Records from a collection:
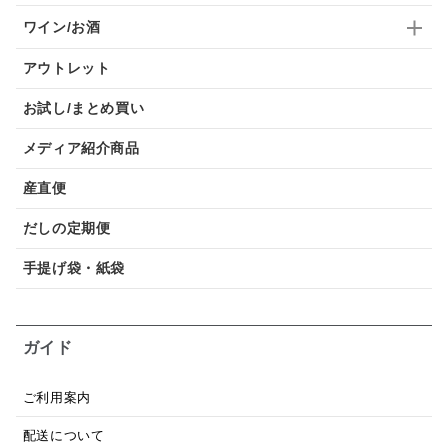
ワイン/お酒
アウトレット
お試し/まとめ買い
メディア紹介商品
産直便
だしの定期便
手提げ袋・紙袋
ガイド
ご利用案内
配送について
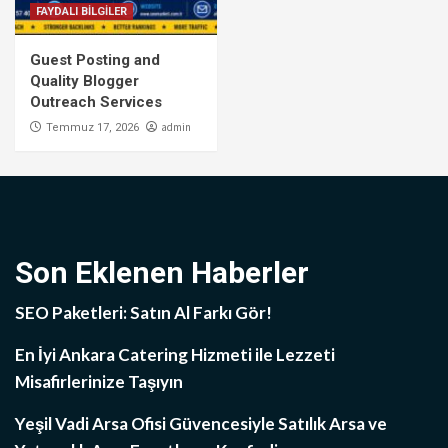
FAYDALI BİLGİLER
Guest Posting and
Quality Blogger
Outreach Services
admin
Temmuz 17, 2026
Son Eklenen Haberler
SEO Paketleri: Satın Al Farkı Gör!
En İyi Ankara Catering Hizmeti ile Lezzeti
Misafirlerinize Taşıyın
Yeşil Vadi Arsa Ofisi Güvencesiyle Satılık Arsa ve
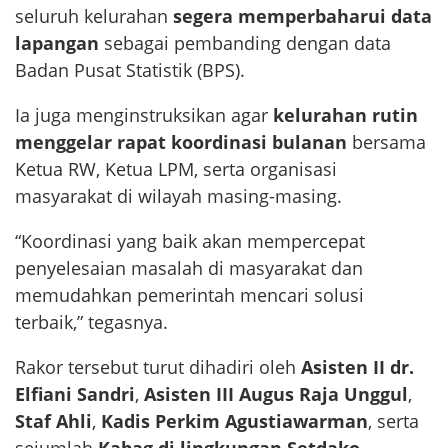
seluruh kelurahan
segera memperbaharui data
lapangan
sebagai pembanding dengan data
Badan Pusat Statistik (BPS).
Ia juga menginstruksikan agar
kelurahan rutin
menggelar rapat koordinasi bulanan
bersama
Ketua RW, Ketua LPM, serta organisasi
masyarakat di wilayah masing-masing.
“Koordinasi yang baik akan mempercepat
penyelesaian masalah di masyarakat dan
memudahkan pemerintah mencari solusi
terbaik,” tegasnya.
Rakor tersebut turut dihadiri oleh
Asisten II dr.
Elfiani Sandri
,
Asisten III Augus Raja Unggul
,
Staf Ahli
,
Kadis Perkim Agustiawarman
, serta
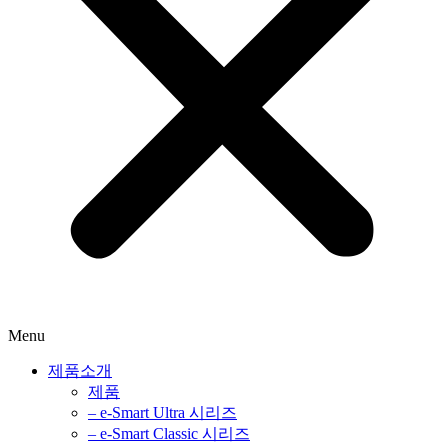
Menu
제품소개
제품
– e-Smart Ultra 시리즈
– e-Smart Classic 시리즈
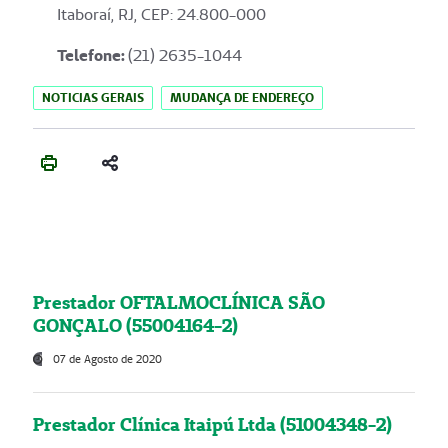
Itaboraí, RJ, CEP: 24.800-000
Telefone:
(21) 2635-1044
NOTICIAS GERAIS
MUDANÇA DE ENDEREÇO
Prestador OFTALMOCLÍNICA SÃO
GONÇALO (55004164-2)
07 de Agosto de 2020
Prestador Clínica Itaipú Ltda (51004348-2)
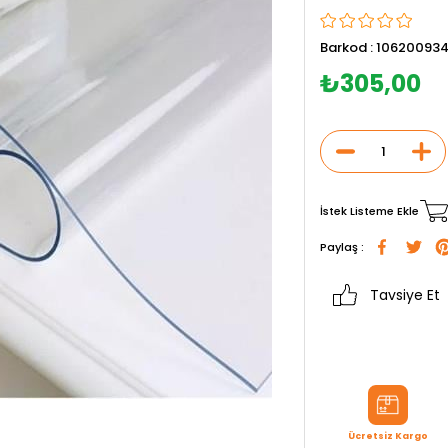
Barkod
:
10620093
₺305,00
İstek Listeme Ekle
Paylaş :
Tavsiye Et
Ücretsiz Kargo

[Required work] Omitting the pictures, copy each record above exactly as it stands.

[Task response]
ワイン/お酒
アウトレット
お試し/まとめ買い
メディア紹介商品
産直便
だしの定期便
手提げ袋・紙袋
ガイド
ご利用案内
配送について
FAYDALI BİLGİLER
Guest Posting and
Quality Blogger
Outreach Services
admin
Temmuz 17, 2026
Son Eklenen Haberler
SEO Paketleri: Satın Al Farkı Gör!
En İyi Ankara Catering Hizmeti ile Lezzeti
Misafirlerinize Taşıyın
Yeşil Vadi Arsa Ofisi Güvencesiyle Satılık Arsa ve
seluruh kelurahan
segera memperbaharui data
lapangan
sebagai pembanding dengan data
Badan Pusat Statistik (BPS).
Ia juga menginstruksikan agar
kelurahan rutin
menggelar rapat koordinasi bulanan
bersama
Ketua RW, Ketua LPM, serta organisasi
masyarakat di wilayah masing-masing.
“Koordinasi yang baik akan mempercepat
penyelesaian masalah di masyarakat dan
memudahkan pemerintah mencari solusi
terbaik,” tegasnya.
Rakor tersebut turut dihadiri oleh
Asisten II dr.
Elfiani Sandri
,
Asisten III Augus Raja Unggul
,
Staf Ahli
,
Kadis Perkim Agustiawarman
, serta
Menu
제품소개
제품
– e-Smart Ultra 시리즈
– e-Smart Classic 시리즈
Itaboraí, RJ, CEP: 24.800-000
Telefone:
(21) 2635-1044
NOTICIAS GERAIS
MUDANÇA DE ENDEREÇO
Prestador OFTALMOCLÍNICA SÃO
GONÇALO (55004164-2)
07 de Agosto de 2020
Prestador Clínica Itaipú Ltda (51004348-2)
Barkod
:
10620093
₺305,00
İstek Listeme Ekle
Paylaş :
Tavsiye Et
Ücretsiz Kargo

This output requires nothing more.